Le tribunal correctionnel de Montpellier a prononcé une peine de quinze mois d’emprisonnement ferme contre un homme de 57 ans, reconnu coupable d’exhibition sexuelle en récidive devant trois mineurs sur la voie verte de Lunel, le 27 avril 2026.
Ce jour-là, deux adolescents à vélo ont croisé son chemin. Selon leurs témoignages, l’individu leur a adressé un geste obscène avant de baisser son pantalon et d’exhiber ses fesses. Un troisième jeune a également rapporté des comportements similaires, affirmant avoir vu l’individu baisser son pantalon et effectuer une danse provocante.

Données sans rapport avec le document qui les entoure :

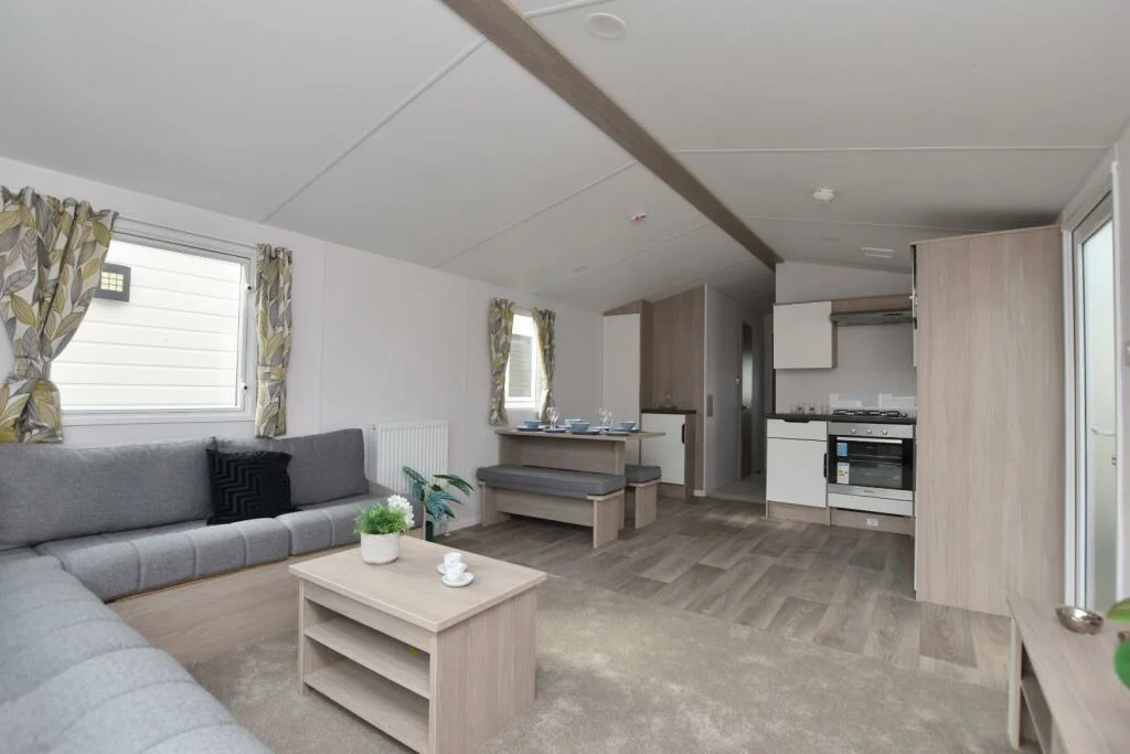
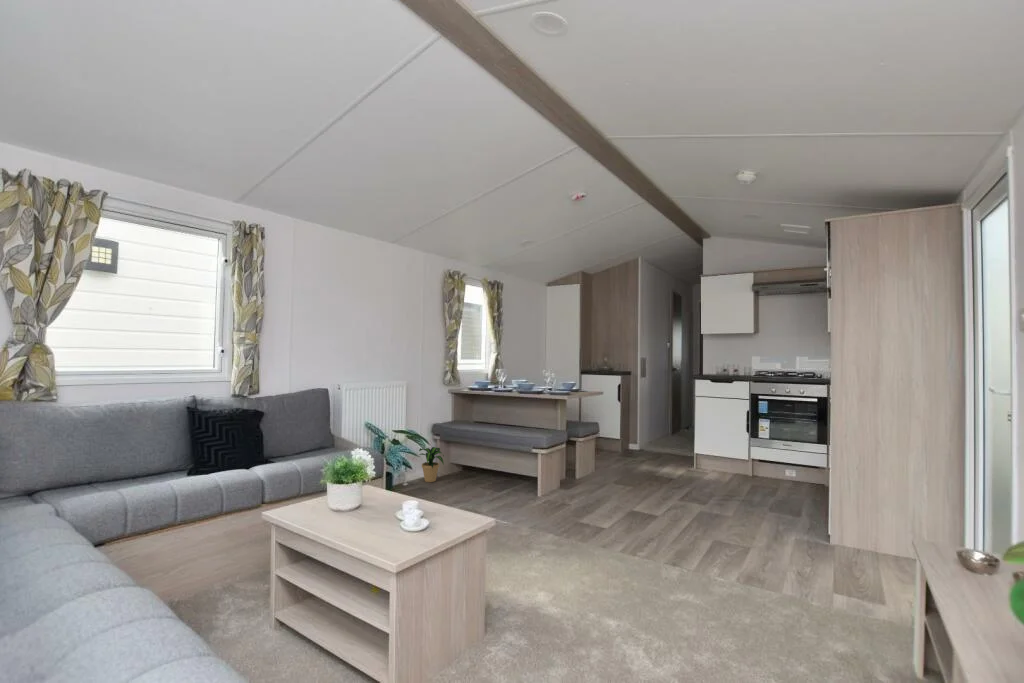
+ potted plant [412,446,445,483]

Interpellé, le prévenu a comparu devant la justice dans un état de détention. À la barre, il a reconnu partiellement les faits,admettant avoir baissé son pantalon et montré ses fesses, tout en niant avoir exhibé son sexe. Il a argumenté que des hémorroïdes douloureuses lui causaient des pulsions : "J'ai sucé mon doigt parce que mon anus me brûlait", a-t-il déclaré, avant d’insister sur le fait qu’il ne souhaitait pas nuire aux enfants.
Un héritage de souffrance
Les débats ont pris un tournant lorsque la présidente a interrogé le prévenu sur ses pulsions. Lorsqu’elle a demandé depuis combien de temps il ressentait cette attirance, il a surpris tous les présents en répondant : "Ça fait 57 ans. Je m’en suis rendu compte à l’âge de 16 ans. Je n’arrive pas à m’en empêcher".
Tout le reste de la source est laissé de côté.